• **Extract to read**:
________

# Aeropress and hand grinder, best prices



## Graeme (Feb 1, 2013)

I'm thinking about getting an aeropress and a hand grinder for a friend's birthday. Anyone seen any good offers recently, either on separate items, or as a kit? My budget is around the £50 mark, although I can probably go a bit further if needs be. Any suggestions on which of the cheaper hand grinders is the best to go for, or are they all pretty similar?


----------



## jeebsy (May 5, 2013)

The rhino hand grinder got a positive review from Glenn recently - found it to be a bit better than the porlex.


----------



## Graeme (Feb 1, 2013)

I knew there had been another hand grinder well reviewed on here, but I couldn't find the thread, or remember the name - thank you!


----------



## Jim bean (Aug 16, 2014)

Ive just got a Areopress and porlex both are great I also bought one of those battery milk frothers for latte while camping which is also great I did see the Rhino but thought it was just a copy didn't realise it was actually a upgrade or I would have bought one instead


----------



## Phil104 (Apr 15, 2014)

Ebay is one of the cheapest for an aeropress - £22 to include postage. That and a rhino might push you just beyond the £50, otherwise you could get a Hario Slim for less than £30 (£20 delivered via Amazon) and they work well with an aeropress.


----------



## Guest (Sep 3, 2014)

Its either Porlex, Hario or Rhino.

Like the rest of us in this thread, we've named great prices ;D

I'd use a Orphan Espresso LIDO 2 and its top notch for grinding consistently at both the fine and coarse spectrum but at $100+ it's not an option.


----------



## DavidBondy (Aug 17, 2010)

Another alternative hand grinder is the Grunwerg Stal Bellux CG-551. I had one on the for sale thread but it didn't go. Yours for twenty quid plus postage.

You can see it (bottom right) here: http://www.grunwerg.co.uk/products/teaware-coffeeware/coffee-grinders/

David


----------



## Orangertange (Jul 4, 2013)

I like the way the ported fit's inside the aeropress, if you get the mini makes it a tidy little package


----------

________

• **Recorded data**:
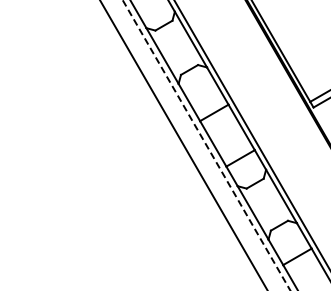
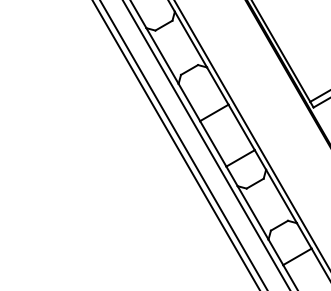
line at (175, 144): none -> present
line at (206, 145): dashed -> solid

________

• **Exercises to complete**:
(1) Answer these from the Aeropress thread:
(a) What budget does Graeme give for the gift?
(b) What does Phil104 say an Aeropress costs on eBay, postage included?
(c) What price does DavidBondy ask for his Grunwerg grinder?
(2) Please quote the Aeropress thread from "Ive just got" up to and including "(Apr 15, 2014)".
The lines play no part in what is asked here.

• **Exercise results**:
(1)
(a) Around £50, possibly a bit more if needed.
(b) £22.
(c) Twenty quid plus postage.

(2)
Ive just got a Areopress and porlex both are great I also bought one of those battery milk frothers for latte while camping which is also great I did see the Rhino but thought it was just a copy didn't realise it was actually a upgrade or I would have bought one instead


----------



## Phil104 (Apr 15, 2014)